I have never seen that.

Arthur Mainzer:

Then they had some enclosed in glass, some heads.

Pierre C. Escaron:

So this shows that some of the people in charge of these processes were absolute demons.

Arthur Mainzer:

They were mad men.

Pierre C. Escaron:

Mad men. It was not just a matter of keeping these people...

Arthur Mainzer:

Here is a display of tattooed skins again.

Pierre C. Escaron:

...prisoner, you know toys...

Arthur Mainzer:

Here is a head enclosed in glass like a glass brick.

Pierre C. Escaron:

They cut a head.

Arthur Mainzer:

There is a solution in there to preserve it.

Pierre C. Escaron:

Whew.

Arthur Mainzer:

The other side show the interior the brain, look at that.

Pierre C. Escaron:

That you could say "medical" or whatever.

Arthur Mainzer:

Body parts.

Pierre C. Escaron:

Body parts.

Arthur Mainzer:

This is what the German civilians had to look at too.
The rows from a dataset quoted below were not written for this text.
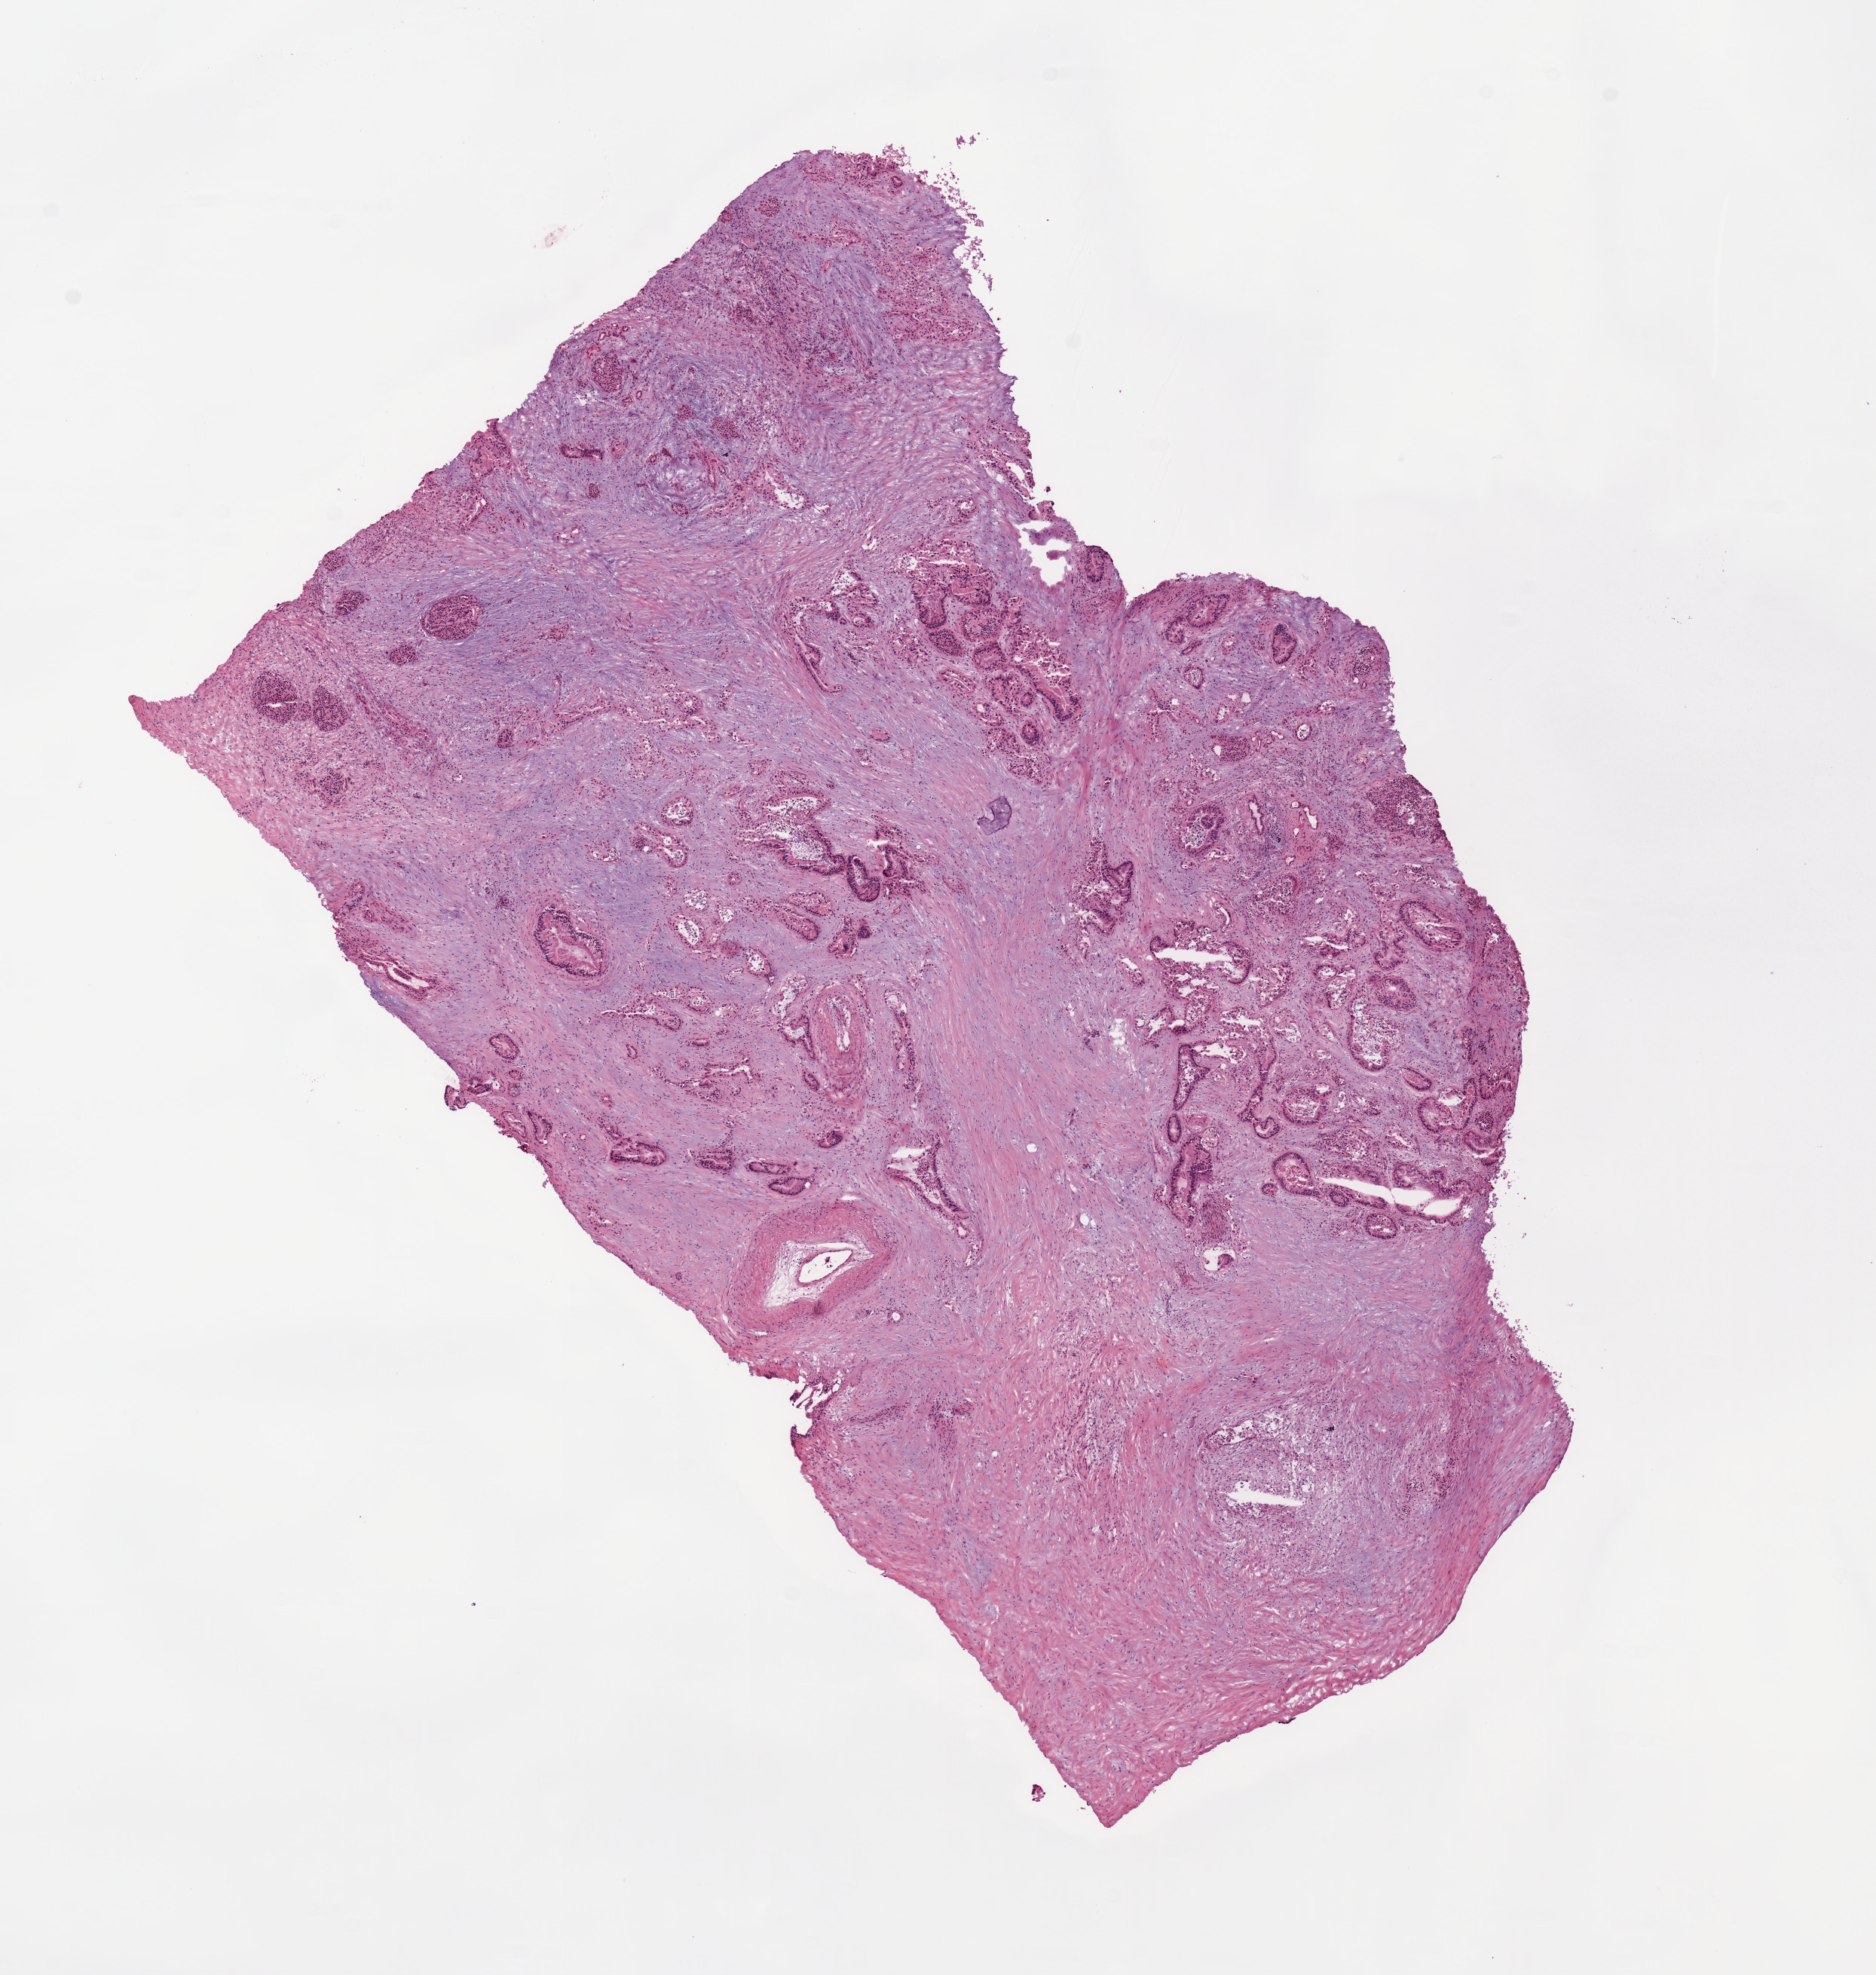
H&E-stained whole-slide image, shown as a low-resolution overview of the whole scanned area (about 9.8 x 10.4 mm), tumour tissue sample, pancreas. 69-year-old male patient. Histologic grade: G2 (moderately differentiated).
• diagnosis: Infiltrating duct carcinoma, NOS
• AJCC pathologic stage: IIA
• primary tumour site (as recorded): head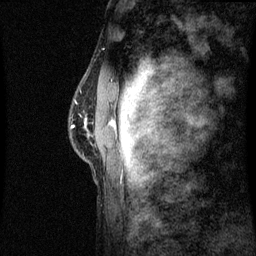
Breast MRI (dynamic contrast-enhanced), one sagittal slice; slice 50 of 60 in the series (ordered by position); dynamic contrast-enhanced series, image 2 of 3 at this slice position (ordered by acquisition); 1.5 T; TE 4.2 ms, TR 8.9 ms; 2 mm slice thickness; 256 × 256 image matrix, field of view 200 × 200 mm. Patient: female, 50 years. Case-level facts recorded for this patient, not image findings: setting: breast cancer imaged before/during neoadjuvant chemotherapy; receptor status: triple-negative.
Annotated regions visible in this slice (semi-automatic segmentation, software-assisted and operator-edited):
- analysis volume of interest (the breast-tissue region the enhancement analysis was run in; not a lesion): box from (x=72, y=80) to (x=116, y=169) px
- tumour enhancement mask (voxels above the 70 % enhancement threshold inside the analysis volume of interest): (x=74, y=122)–(x=116, y=127)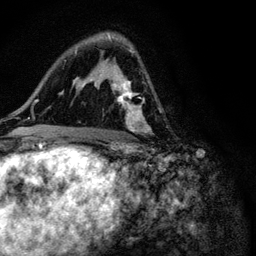
Breast MRI (dynamic contrast-enhanced), one axial slice. Position 65 of 116 along the scan axis. Cropped to one breast. Dynamic contrast-enhanced series, time point 2 of 6 at this slice position (early post-contrast). 3 T. TE 4.2 ms, TR 8.5 ms. 1.2 mm slice thickness. 256 × 256 image matrix. Female patient.
Structures marked on this image (semi-automatic segmentation, software-assisted and operator-edited):
- enhancing-tissue mask used for the functional tumour volume (all voxels passing the contrast-enhancement thresholds inside the analysis volume; usually the tumour): bounding box <90,38,149,147> (left, top, right, bottom; pixels)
I did not show them coming through here, because I had to go outside getting them, but they had to come in and look at that stuff too. (These guys are) simulating that the guy was getting beaten with a club, this was a noose to hang somebody.

Pierre C. Escaron:

Who is this white guy, is he a German? Is he a German?

Arthur Mainzer:

They took some prisoners and asked them to reenact exactly like this guy. They would bludgeon them to death, many heads, look at the blood on the club, you see that.

Pierre C. Escaron:

Yah, they had a machine that was designed to kill. You must have climbed on the roof of the entrance here.

Arthur Mainzer:

Yah that's the gate, there was not a stairways but something that you could walk to the top to service some big lamps I guess.

Pierre C. Escaron:

So this is it.

Pierre C. Escaron:

OK Art superb.

Arthur Mainzer:

Did you get enough information? [End of First Tape; Begin Second Tape]

Arthur Mainzer:

This commanding officer wanted a camera unit, so he came to Culver city and that's how I got to England.

Pierre C. Escaron:

What date did you go to England.

Arthur Mainzer:

November 43, 1943.

Pierre C. Escaron:

Did the German find these remote bases?

Arthur Mainzer:

Oh yah they knew where they were. They had a pretty rough time with them with the artillery the fighters, the RAF sent out Spitfires.

Pierre C. Escaron:

To protect these bases?

Arthur Mainzer:

Because they had Radar, they could tell when the German planes were coming (bombs) 500 pounder, 250 pounder, yah that must be a 1000 pounder P47 Thunderbolt, the P51 Mustang came out later, they had the P38 the twin engine ASee the vapor trails.

Pierre C. Escaron:

That would betray them.

Arthur Mainzer:

The ennemy could spot these trails (at 25000 ft. the plane was not visible with the naked eye) A mission: 1000 planes 8000 men in the air.